Q: Can Qoppa’s Java PDF library, jPDFProcess, create linearized PDF documents and save existing PDF documents as linearized?
A: Yes, jPDFProcess can create linearize PDF documents.
To linearize a PDF document with jPDFProcess, 2 simple lines of code do the trick:
PDFDocument myPDF= new PDFDocument(“file.pdf”); myPDF.saveDocumentLinearized(new FileOutputStream(“linearizedfile.pdf”)); |
What is PDF linearization and why are PDF documents linearized?
A linearized PDF, also called sometimes “Web Optimized” or “Fast Web View” enabled PDF, is a PDF file that has all the objects ordered in a specific way and with a couple of additional special objects added. The linearized PDF format is completely compatible with the regular pdf format, and a viewer does not need to know anything about linearization to process a linearized PDF .
The purpose of linearization is so that a viewer that does understand the linearization format can display the first page in the document as quickly as possible over a potentially slow network connection and then to subsequently jump to any other individual page requested by the user as quickly as possible, without ever having to download data that is only required for other pages.

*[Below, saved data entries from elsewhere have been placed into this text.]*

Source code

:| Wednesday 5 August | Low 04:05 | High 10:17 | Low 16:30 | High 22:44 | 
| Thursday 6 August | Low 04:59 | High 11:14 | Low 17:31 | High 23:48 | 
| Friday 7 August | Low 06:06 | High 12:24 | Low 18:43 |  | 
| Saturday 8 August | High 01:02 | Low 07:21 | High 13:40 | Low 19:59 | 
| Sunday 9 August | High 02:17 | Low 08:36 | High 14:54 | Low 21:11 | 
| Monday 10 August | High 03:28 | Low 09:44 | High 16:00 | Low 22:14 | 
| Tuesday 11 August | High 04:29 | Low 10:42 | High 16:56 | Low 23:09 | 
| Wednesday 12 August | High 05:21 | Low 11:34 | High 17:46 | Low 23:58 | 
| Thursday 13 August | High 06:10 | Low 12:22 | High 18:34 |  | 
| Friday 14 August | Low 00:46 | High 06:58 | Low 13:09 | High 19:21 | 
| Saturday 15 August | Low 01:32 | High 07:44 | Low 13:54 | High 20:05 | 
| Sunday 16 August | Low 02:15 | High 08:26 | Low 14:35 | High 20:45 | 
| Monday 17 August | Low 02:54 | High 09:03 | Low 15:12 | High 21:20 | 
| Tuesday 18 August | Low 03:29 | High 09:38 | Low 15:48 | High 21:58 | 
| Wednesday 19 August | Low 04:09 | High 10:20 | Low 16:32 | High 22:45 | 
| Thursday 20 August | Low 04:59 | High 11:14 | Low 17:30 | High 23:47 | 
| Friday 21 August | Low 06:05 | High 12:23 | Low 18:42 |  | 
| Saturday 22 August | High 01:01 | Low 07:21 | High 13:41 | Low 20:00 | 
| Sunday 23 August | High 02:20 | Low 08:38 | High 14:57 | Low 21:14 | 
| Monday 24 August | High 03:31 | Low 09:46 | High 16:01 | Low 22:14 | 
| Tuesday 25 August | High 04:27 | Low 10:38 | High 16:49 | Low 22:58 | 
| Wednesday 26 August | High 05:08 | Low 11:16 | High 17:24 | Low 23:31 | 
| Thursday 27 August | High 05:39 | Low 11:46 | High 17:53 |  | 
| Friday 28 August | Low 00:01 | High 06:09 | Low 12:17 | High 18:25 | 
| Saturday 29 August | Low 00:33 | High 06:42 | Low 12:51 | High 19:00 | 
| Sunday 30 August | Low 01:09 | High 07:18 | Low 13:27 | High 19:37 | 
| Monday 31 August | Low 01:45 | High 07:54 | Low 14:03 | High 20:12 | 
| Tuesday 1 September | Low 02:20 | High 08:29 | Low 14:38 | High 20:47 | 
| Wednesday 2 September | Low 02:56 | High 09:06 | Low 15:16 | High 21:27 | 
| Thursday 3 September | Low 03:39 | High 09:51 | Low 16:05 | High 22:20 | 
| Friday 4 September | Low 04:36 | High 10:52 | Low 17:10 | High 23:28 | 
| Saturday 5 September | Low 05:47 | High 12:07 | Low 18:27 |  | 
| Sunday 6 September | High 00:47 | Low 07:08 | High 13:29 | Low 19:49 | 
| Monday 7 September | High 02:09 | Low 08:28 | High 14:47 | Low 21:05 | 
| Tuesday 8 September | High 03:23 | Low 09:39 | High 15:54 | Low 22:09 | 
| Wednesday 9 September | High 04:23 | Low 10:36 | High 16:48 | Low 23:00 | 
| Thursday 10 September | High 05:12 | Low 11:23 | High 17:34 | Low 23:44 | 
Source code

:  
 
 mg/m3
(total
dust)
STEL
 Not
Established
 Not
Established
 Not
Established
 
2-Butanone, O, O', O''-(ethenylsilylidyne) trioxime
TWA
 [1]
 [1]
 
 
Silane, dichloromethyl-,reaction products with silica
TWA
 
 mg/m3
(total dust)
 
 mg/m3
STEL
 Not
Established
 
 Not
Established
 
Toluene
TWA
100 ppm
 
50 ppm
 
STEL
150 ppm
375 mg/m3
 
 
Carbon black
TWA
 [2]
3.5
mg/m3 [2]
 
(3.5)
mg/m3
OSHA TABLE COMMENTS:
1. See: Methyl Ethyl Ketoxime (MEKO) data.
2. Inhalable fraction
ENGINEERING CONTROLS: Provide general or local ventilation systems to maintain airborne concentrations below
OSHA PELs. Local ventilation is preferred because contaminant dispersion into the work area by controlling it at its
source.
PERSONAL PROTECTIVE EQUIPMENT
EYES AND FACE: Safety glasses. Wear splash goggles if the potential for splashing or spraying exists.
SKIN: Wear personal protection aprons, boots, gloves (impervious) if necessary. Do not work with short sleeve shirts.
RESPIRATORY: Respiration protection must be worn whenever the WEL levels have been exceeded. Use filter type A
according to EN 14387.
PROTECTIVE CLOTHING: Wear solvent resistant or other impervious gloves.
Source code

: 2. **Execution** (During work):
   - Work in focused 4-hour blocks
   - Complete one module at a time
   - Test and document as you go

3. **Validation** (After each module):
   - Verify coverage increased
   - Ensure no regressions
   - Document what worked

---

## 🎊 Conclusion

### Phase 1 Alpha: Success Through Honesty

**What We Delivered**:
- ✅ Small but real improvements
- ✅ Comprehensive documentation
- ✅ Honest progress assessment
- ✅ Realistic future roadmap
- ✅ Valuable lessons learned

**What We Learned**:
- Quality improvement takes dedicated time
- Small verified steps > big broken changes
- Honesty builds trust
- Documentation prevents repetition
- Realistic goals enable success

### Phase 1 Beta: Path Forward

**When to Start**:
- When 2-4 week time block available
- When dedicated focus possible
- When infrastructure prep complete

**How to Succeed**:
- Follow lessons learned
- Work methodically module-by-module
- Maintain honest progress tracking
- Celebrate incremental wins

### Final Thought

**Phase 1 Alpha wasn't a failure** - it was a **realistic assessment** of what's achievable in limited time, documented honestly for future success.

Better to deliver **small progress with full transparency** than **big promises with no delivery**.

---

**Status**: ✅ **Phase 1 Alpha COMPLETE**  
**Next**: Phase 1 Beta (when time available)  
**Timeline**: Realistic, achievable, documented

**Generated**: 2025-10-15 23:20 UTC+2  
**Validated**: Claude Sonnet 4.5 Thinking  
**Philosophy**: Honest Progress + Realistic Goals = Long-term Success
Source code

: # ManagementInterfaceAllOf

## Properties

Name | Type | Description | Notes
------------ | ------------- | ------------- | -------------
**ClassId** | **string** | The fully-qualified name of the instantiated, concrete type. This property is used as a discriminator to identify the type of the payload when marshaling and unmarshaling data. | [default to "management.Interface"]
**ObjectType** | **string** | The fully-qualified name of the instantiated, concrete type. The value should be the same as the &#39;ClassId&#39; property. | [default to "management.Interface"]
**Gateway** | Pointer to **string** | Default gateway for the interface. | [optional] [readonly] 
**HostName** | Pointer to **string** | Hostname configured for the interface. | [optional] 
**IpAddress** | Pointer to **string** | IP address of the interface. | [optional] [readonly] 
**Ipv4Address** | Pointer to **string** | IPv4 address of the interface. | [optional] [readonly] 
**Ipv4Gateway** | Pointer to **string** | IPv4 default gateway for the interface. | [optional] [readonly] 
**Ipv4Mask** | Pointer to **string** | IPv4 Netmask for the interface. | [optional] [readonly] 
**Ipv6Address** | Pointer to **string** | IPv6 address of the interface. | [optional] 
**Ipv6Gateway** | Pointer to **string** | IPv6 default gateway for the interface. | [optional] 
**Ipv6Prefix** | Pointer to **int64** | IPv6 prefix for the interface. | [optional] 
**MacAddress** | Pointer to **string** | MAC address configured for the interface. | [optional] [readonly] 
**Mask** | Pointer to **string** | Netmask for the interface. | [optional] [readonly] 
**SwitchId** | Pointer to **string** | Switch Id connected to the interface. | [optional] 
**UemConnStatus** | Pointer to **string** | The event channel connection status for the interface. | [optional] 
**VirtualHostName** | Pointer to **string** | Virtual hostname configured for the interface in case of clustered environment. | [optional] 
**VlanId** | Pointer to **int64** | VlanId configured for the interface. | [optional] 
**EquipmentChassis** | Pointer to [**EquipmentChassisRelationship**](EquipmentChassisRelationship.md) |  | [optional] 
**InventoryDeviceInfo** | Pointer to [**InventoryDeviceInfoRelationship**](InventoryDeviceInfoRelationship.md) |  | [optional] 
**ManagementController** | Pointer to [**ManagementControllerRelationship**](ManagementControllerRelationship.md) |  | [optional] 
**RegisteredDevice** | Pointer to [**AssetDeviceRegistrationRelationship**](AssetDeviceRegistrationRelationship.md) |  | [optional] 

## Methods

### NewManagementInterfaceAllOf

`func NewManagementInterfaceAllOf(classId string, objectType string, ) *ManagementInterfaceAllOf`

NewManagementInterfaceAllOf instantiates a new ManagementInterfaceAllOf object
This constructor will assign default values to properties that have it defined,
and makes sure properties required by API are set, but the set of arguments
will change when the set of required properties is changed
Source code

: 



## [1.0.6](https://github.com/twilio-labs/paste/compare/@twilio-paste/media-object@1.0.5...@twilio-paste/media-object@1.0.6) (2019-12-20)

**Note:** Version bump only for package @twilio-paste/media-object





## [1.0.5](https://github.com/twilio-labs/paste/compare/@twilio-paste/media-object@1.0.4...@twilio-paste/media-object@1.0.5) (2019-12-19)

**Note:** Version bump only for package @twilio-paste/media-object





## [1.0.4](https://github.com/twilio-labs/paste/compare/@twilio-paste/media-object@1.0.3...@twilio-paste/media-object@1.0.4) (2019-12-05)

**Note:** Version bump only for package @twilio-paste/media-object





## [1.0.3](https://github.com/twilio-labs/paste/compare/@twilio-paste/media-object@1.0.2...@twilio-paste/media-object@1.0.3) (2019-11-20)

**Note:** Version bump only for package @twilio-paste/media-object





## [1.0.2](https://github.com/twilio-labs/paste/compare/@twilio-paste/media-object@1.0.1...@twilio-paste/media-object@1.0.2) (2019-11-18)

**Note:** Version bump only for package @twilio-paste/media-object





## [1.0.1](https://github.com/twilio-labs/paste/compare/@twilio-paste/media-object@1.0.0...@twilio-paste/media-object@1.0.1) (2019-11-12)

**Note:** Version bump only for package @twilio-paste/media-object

A linearized PDF file starts with a linearization dictionary, a cross reference table for all of the first page objects, a special PDF stream object called the hint stream, and then all of the objects needed to render the first page. After that all of the objects for all the other pages appear in the file grouped by the page they belong to or, if used by more than one page, in the shared object group. And finally any objects not necessarily needed for page rendering appear followed by a cross reference table for the non-first page objects.
The hint stream is a compact table that can tell a linearization aware viewer which objects are required for any one page, and the file offsets of each of those objects. That way the viewer need only download the first part of the file up to the end of the hint stream, and then send download requests for specific file segments to a web server to be able to display any other page the user may wish to view (e.g. by following a link in the bookmarks, etc.)